◆ **WHAT IS REQUIRED**
Reproduce the whole listing exactly and let no picture into the copy.

◆ **RECORDS PROVIDED**
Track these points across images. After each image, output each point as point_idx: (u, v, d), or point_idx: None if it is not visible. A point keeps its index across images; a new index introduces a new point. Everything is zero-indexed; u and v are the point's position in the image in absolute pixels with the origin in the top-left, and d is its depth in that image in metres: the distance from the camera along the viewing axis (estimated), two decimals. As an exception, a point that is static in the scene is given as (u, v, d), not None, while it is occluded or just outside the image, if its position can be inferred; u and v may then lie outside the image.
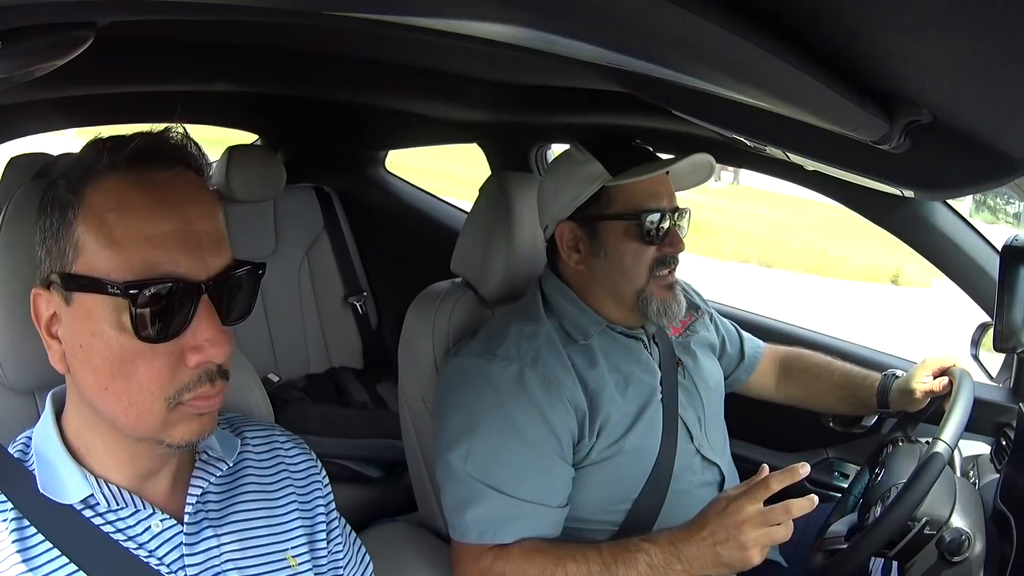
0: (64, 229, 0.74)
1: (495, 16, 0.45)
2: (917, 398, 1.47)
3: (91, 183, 0.74)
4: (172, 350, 0.74)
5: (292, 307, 2.48)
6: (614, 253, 1.36)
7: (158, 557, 0.81)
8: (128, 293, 0.71)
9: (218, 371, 0.77)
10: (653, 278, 1.36)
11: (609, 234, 1.36)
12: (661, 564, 1.16)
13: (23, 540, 0.76)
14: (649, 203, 1.35)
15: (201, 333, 0.74)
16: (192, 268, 0.74)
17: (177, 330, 0.73)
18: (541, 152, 2.44)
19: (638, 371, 1.38)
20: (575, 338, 1.36)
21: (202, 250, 0.74)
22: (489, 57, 1.50)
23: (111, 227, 0.72)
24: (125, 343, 0.73)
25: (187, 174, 0.77)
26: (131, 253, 0.72)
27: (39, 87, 1.47)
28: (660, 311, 1.36)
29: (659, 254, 1.36)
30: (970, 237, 1.63)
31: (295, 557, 0.90)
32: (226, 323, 0.77)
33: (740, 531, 1.11)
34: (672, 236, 1.37)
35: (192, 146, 0.80)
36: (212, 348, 0.74)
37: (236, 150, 2.33)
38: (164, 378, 0.74)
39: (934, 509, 1.17)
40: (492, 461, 1.25)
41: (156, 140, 0.77)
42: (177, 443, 0.77)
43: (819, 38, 0.56)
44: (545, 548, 1.23)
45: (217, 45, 1.64)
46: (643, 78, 0.83)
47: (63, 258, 0.74)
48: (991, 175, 0.90)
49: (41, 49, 0.55)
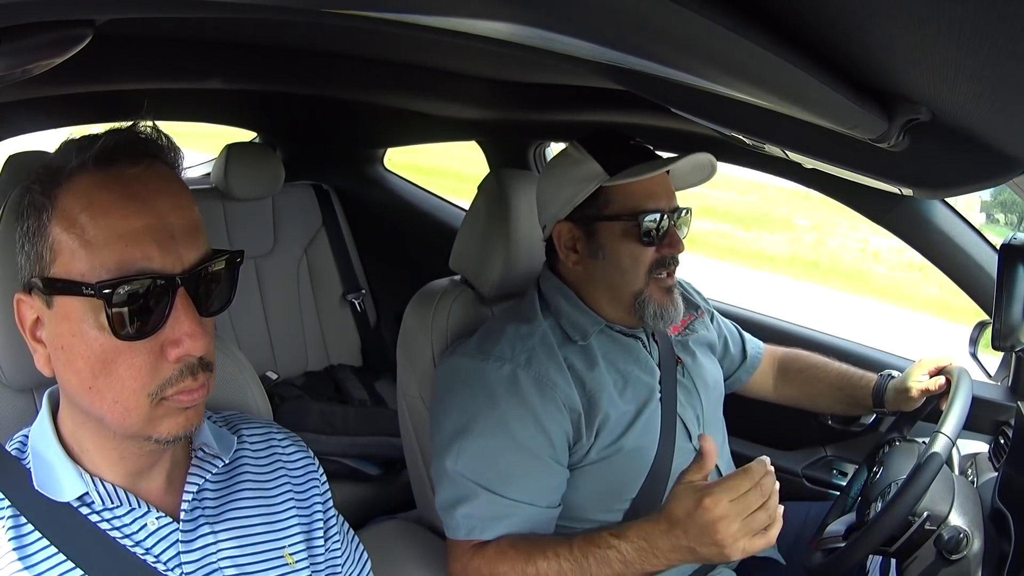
0: (40, 233, 0.74)
1: (494, 14, 0.45)
2: (913, 397, 1.47)
3: (62, 185, 0.74)
4: (152, 346, 0.74)
5: (290, 305, 2.48)
6: (612, 254, 1.35)
7: (155, 555, 0.81)
8: (102, 293, 0.71)
9: (200, 364, 0.76)
10: (652, 280, 1.35)
11: (607, 235, 1.35)
12: (636, 560, 1.12)
13: (20, 537, 0.76)
14: (647, 203, 1.33)
15: (179, 327, 0.74)
16: (166, 262, 0.73)
17: (156, 326, 0.73)
18: (540, 150, 2.44)
19: (637, 370, 1.38)
20: (573, 338, 1.35)
21: (175, 243, 0.74)
22: (488, 55, 1.50)
23: (84, 228, 0.72)
24: (105, 342, 0.73)
25: (157, 167, 0.77)
26: (104, 253, 0.72)
27: (37, 85, 1.47)
28: (657, 314, 1.35)
29: (658, 255, 1.34)
30: (969, 235, 1.63)
31: (292, 555, 0.90)
32: (205, 315, 0.77)
33: (715, 530, 1.04)
34: (671, 237, 1.35)
35: (162, 139, 0.79)
36: (191, 341, 0.74)
37: (235, 148, 2.33)
38: (146, 374, 0.74)
39: (933, 507, 1.18)
40: (483, 461, 1.25)
41: (123, 136, 0.77)
42: (164, 438, 0.77)
43: (817, 35, 0.56)
44: (519, 544, 1.22)
45: (215, 43, 1.64)
46: (641, 76, 0.83)
47: (40, 262, 0.74)
48: (990, 173, 0.90)
49: (39, 47, 0.55)
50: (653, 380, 1.39)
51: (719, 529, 1.04)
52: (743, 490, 1.05)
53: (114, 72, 1.61)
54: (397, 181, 2.89)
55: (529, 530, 1.25)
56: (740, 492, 1.05)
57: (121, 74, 1.65)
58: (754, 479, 1.06)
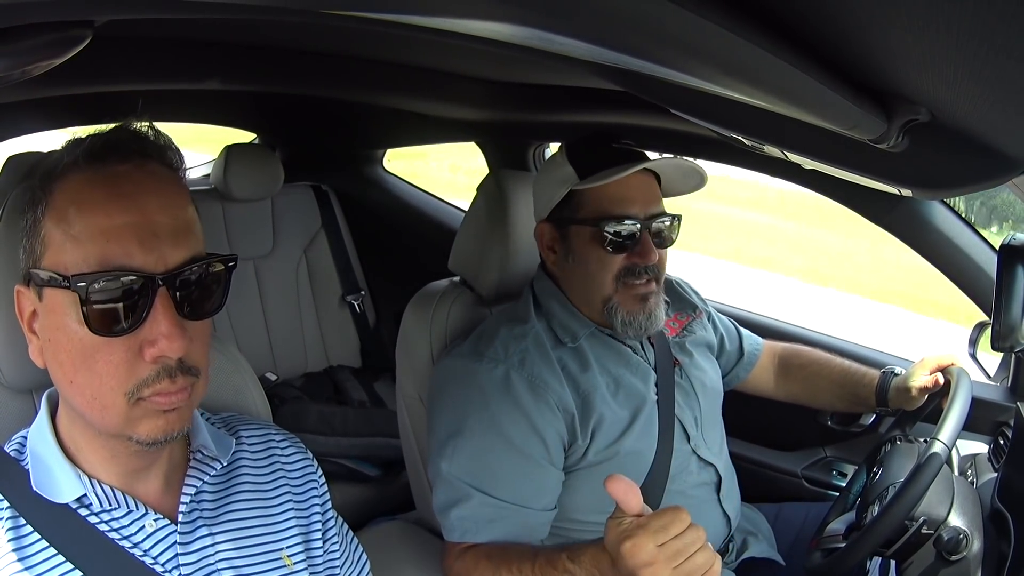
0: (35, 227, 0.75)
1: (493, 15, 0.45)
2: (915, 396, 1.47)
3: (56, 180, 0.75)
4: (130, 344, 0.73)
5: (290, 306, 2.47)
6: (581, 258, 1.34)
7: (152, 556, 0.81)
8: (77, 286, 0.71)
9: (179, 367, 0.75)
10: (622, 287, 1.32)
11: (576, 239, 1.34)
12: None
13: (19, 538, 0.76)
14: (614, 209, 1.30)
15: (156, 327, 0.73)
16: (147, 261, 0.73)
17: (133, 324, 0.73)
18: (539, 151, 2.44)
19: (628, 374, 1.37)
20: (563, 341, 1.35)
21: (159, 242, 0.74)
22: (487, 55, 1.50)
23: (71, 223, 0.73)
24: (84, 337, 0.73)
25: (149, 166, 0.77)
26: (88, 248, 0.72)
27: (37, 85, 1.47)
28: (626, 322, 1.32)
29: (627, 263, 1.31)
30: (968, 236, 1.63)
31: (290, 556, 0.90)
32: (188, 317, 0.76)
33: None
34: (642, 246, 1.31)
35: (160, 138, 0.79)
36: (167, 342, 0.73)
37: (234, 149, 2.33)
38: (123, 372, 0.73)
39: (932, 508, 1.18)
40: (477, 462, 1.25)
41: (113, 134, 0.77)
42: (144, 439, 0.76)
43: (816, 35, 0.56)
44: (493, 554, 1.20)
45: (214, 44, 1.64)
46: (640, 76, 0.83)
47: (34, 254, 0.76)
48: (989, 174, 0.89)
49: (39, 48, 0.55)
50: (646, 383, 1.38)
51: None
52: (673, 532, 0.92)
53: (113, 73, 1.61)
54: (396, 182, 2.89)
55: (522, 533, 1.24)
56: (670, 534, 0.91)
57: (120, 75, 1.65)
58: (684, 520, 0.93)
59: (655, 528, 0.92)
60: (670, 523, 0.92)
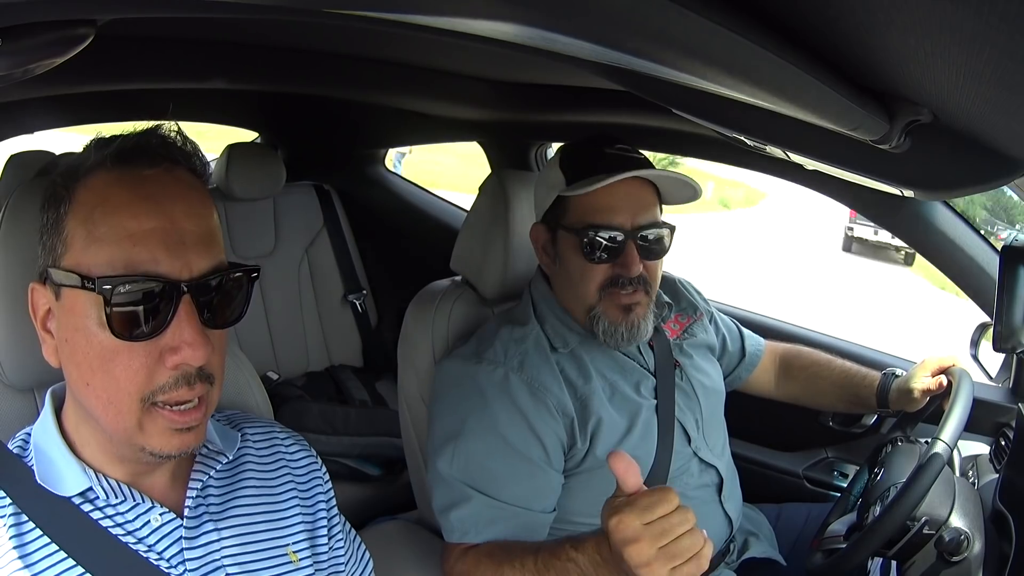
0: (57, 225, 0.75)
1: (495, 14, 0.45)
2: (916, 397, 1.46)
3: (81, 180, 0.74)
4: (151, 350, 0.73)
5: (292, 305, 2.48)
6: (566, 264, 1.34)
7: (157, 552, 0.81)
8: (102, 289, 0.71)
9: (198, 374, 0.76)
10: (606, 295, 1.30)
11: (563, 244, 1.34)
12: (592, 573, 1.04)
13: (20, 536, 0.76)
14: (597, 218, 1.28)
15: (180, 334, 0.73)
16: (173, 267, 0.73)
17: (155, 330, 0.73)
18: (541, 150, 2.44)
19: (621, 381, 1.37)
20: (555, 346, 1.35)
21: (185, 249, 0.74)
22: (489, 55, 1.50)
23: (95, 223, 0.72)
24: (104, 340, 0.73)
25: (176, 171, 0.77)
26: (112, 250, 0.72)
27: (39, 84, 1.47)
28: (608, 332, 1.30)
29: (612, 273, 1.29)
30: (970, 237, 1.63)
31: (296, 552, 0.90)
32: (210, 326, 0.76)
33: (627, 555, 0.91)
34: (625, 257, 1.28)
35: (184, 143, 0.79)
36: (190, 350, 0.73)
37: (236, 148, 2.33)
38: (141, 377, 0.73)
39: (933, 509, 1.17)
40: (476, 464, 1.25)
41: (143, 137, 0.77)
42: (157, 451, 0.76)
43: (819, 37, 0.56)
44: (495, 552, 1.20)
45: (217, 42, 1.64)
46: (643, 77, 0.83)
47: (54, 253, 0.75)
48: (991, 175, 0.89)
49: (41, 46, 0.55)
50: (643, 388, 1.38)
51: (631, 555, 0.90)
52: (659, 512, 0.91)
53: (116, 72, 1.62)
54: (398, 181, 2.89)
55: (521, 534, 1.24)
56: (656, 514, 0.91)
57: (123, 74, 1.65)
58: (672, 501, 0.92)
59: (642, 506, 0.91)
60: (657, 503, 0.92)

◆ **SOLUTION TO THE PROBLEM**
Track these points across images. After each image, output each point as point_idx: (u, v, d), or point_idx: None if it is not visible. A point keeps its index across images; a new index introduces a new point. Everything is zero-indexed; u and v are the point's position in the image in absolute pixels with the origin in the top-left, and d is its depth in that image in metres: the distance from the camera along the viewing axis (estimated), two decimals. As an exception, a point that is static in the scene is given as (u, v, d), not None, while it is occluded or just outside the image, if its position can be inferred; u and v may then lie outside the image.
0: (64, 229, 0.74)
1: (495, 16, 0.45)
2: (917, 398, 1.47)
3: (91, 183, 0.74)
4: (172, 350, 0.74)
5: (292, 307, 2.48)
6: (614, 253, 1.36)
7: (158, 557, 0.81)
8: (128, 293, 0.71)
9: (218, 371, 0.77)
10: (653, 278, 1.36)
11: (609, 234, 1.36)
12: (661, 564, 1.16)
13: (23, 540, 0.76)
14: (649, 203, 1.35)
15: (201, 333, 0.74)
16: (192, 268, 0.74)
17: (177, 330, 0.73)
18: (541, 152, 2.44)
19: (638, 371, 1.38)
20: (575, 338, 1.36)
21: (202, 250, 0.74)
22: (489, 57, 1.50)
23: (111, 227, 0.72)
24: (125, 343, 0.73)
25: (187, 174, 0.77)
26: (131, 253, 0.72)
27: (39, 87, 1.47)
28: (660, 311, 1.36)
29: (659, 254, 1.36)
30: (970, 237, 1.63)
31: (295, 557, 0.90)
32: (226, 323, 0.77)
33: (740, 531, 1.11)
34: (672, 236, 1.37)
35: (192, 146, 0.80)
36: (212, 348, 0.74)
37: (236, 150, 2.33)
38: (164, 378, 0.74)
39: (934, 509, 1.17)
40: (492, 461, 1.25)
41: (156, 140, 0.77)
42: (177, 443, 0.77)
43: (819, 38, 0.56)
44: (545, 548, 1.23)
45: (217, 45, 1.64)
46: (643, 78, 0.83)
47: (63, 258, 0.74)
48: (991, 175, 0.90)
49: (41, 49, 0.55)
0: (40, 233, 0.74)
1: (494, 14, 0.45)
2: (913, 397, 1.47)
3: (62, 185, 0.74)
4: (152, 346, 0.74)
5: (290, 305, 2.48)
6: (612, 254, 1.35)
7: (155, 555, 0.81)
8: (102, 293, 0.71)
9: (200, 364, 0.76)
10: (652, 280, 1.35)
11: (607, 235, 1.35)
12: (636, 560, 1.12)
13: (20, 537, 0.76)
14: (647, 203, 1.33)
15: (179, 327, 0.74)
16: (166, 262, 0.73)
17: (156, 326, 0.73)
18: (540, 150, 2.44)
19: (637, 370, 1.38)
20: (573, 338, 1.35)
21: (175, 243, 0.74)
22: (488, 55, 1.50)
23: (84, 228, 0.72)
24: (105, 342, 0.73)
25: (157, 167, 0.77)
26: (104, 253, 0.72)
27: (37, 85, 1.47)
28: (657, 314, 1.35)
29: (658, 255, 1.34)
30: (969, 235, 1.63)
31: (292, 555, 0.90)
32: (205, 315, 0.77)
33: (715, 530, 1.04)
34: (671, 237, 1.35)
35: (162, 139, 0.79)
36: (191, 341, 0.74)
37: (235, 148, 2.33)
38: (146, 374, 0.74)
39: (933, 507, 1.18)
40: (483, 461, 1.25)
41: (123, 136, 0.77)
42: (164, 438, 0.77)
43: (817, 35, 0.56)
44: (519, 544, 1.22)
45: (215, 43, 1.64)
46: (641, 76, 0.83)
47: (40, 262, 0.74)
48: (990, 173, 0.90)
49: (39, 47, 0.55)
50: (653, 380, 1.39)
51: (719, 529, 1.04)
52: (743, 490, 1.05)
53: (114, 72, 1.61)
54: (397, 181, 2.89)
55: (529, 530, 1.25)
56: (740, 492, 1.05)
57: (121, 74, 1.65)
58: (754, 479, 1.06)
0: (35, 227, 0.75)
1: (493, 15, 0.45)
2: (915, 396, 1.47)
3: (56, 180, 0.75)
4: (130, 344, 0.73)
5: (290, 306, 2.47)
6: (581, 258, 1.34)
7: (152, 556, 0.81)
8: (77, 286, 0.71)
9: (179, 367, 0.75)
10: (622, 287, 1.32)
11: (576, 239, 1.34)
12: None
13: (19, 538, 0.76)
14: (614, 209, 1.30)
15: (156, 327, 0.73)
16: (147, 261, 0.73)
17: (133, 324, 0.73)
18: (539, 151, 2.44)
19: (628, 374, 1.37)
20: (563, 341, 1.35)
21: (159, 242, 0.74)
22: (487, 55, 1.50)
23: (71, 223, 0.73)
24: (84, 337, 0.73)
25: (149, 166, 0.77)
26: (88, 248, 0.72)
27: (37, 85, 1.47)
28: (626, 322, 1.32)
29: (627, 263, 1.31)
30: (968, 236, 1.63)
31: (290, 556, 0.90)
32: (188, 317, 0.76)
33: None
34: (642, 246, 1.31)
35: (160, 138, 0.79)
36: (167, 342, 0.73)
37: (234, 149, 2.33)
38: (123, 372, 0.73)
39: (932, 508, 1.18)
40: (477, 462, 1.25)
41: (113, 134, 0.77)
42: (144, 439, 0.76)
43: (816, 35, 0.56)
44: (493, 554, 1.20)
45: (214, 44, 1.64)
46: (640, 76, 0.83)
47: (34, 254, 0.76)
48: (989, 174, 0.89)
49: (39, 48, 0.55)
50: (646, 383, 1.38)
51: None
52: (673, 532, 0.92)
53: (113, 73, 1.61)
54: (396, 182, 2.89)
55: (522, 533, 1.24)
56: (670, 534, 0.91)
57: (120, 75, 1.65)
58: (684, 520, 0.93)
59: (655, 528, 0.92)
60: (670, 523, 0.92)
0: (57, 225, 0.75)
1: (495, 14, 0.45)
2: (916, 397, 1.46)
3: (81, 180, 0.74)
4: (151, 350, 0.73)
5: (292, 305, 2.48)
6: (566, 264, 1.34)
7: (157, 552, 0.81)
8: (102, 289, 0.71)
9: (198, 374, 0.76)
10: (606, 295, 1.30)
11: (563, 244, 1.34)
12: (592, 573, 1.04)
13: (20, 536, 0.76)
14: (597, 218, 1.28)
15: (180, 334, 0.73)
16: (173, 267, 0.73)
17: (155, 330, 0.73)
18: (541, 150, 2.44)
19: (621, 381, 1.37)
20: (555, 346, 1.35)
21: (185, 249, 0.74)
22: (489, 55, 1.50)
23: (95, 223, 0.72)
24: (104, 340, 0.73)
25: (176, 171, 0.77)
26: (112, 250, 0.72)
27: (39, 84, 1.47)
28: (608, 332, 1.30)
29: (612, 273, 1.29)
30: (970, 237, 1.63)
31: (296, 552, 0.90)
32: (210, 326, 0.76)
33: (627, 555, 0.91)
34: (625, 257, 1.28)
35: (184, 143, 0.79)
36: (190, 350, 0.73)
37: (236, 148, 2.33)
38: (141, 377, 0.73)
39: (933, 509, 1.17)
40: (476, 464, 1.25)
41: (143, 137, 0.77)
42: (157, 451, 0.76)
43: (819, 37, 0.56)
44: (495, 552, 1.20)
45: (217, 42, 1.64)
46: (643, 77, 0.83)
47: (54, 253, 0.75)
48: (991, 175, 0.89)
49: (41, 46, 0.55)
50: (643, 388, 1.38)
51: (631, 555, 0.90)
52: (659, 512, 0.91)
53: (116, 72, 1.62)
54: (398, 181, 2.89)
55: (521, 534, 1.24)
56: (656, 514, 0.91)
57: (123, 74, 1.65)
58: (672, 501, 0.92)
59: (642, 506, 0.91)
60: (657, 503, 0.92)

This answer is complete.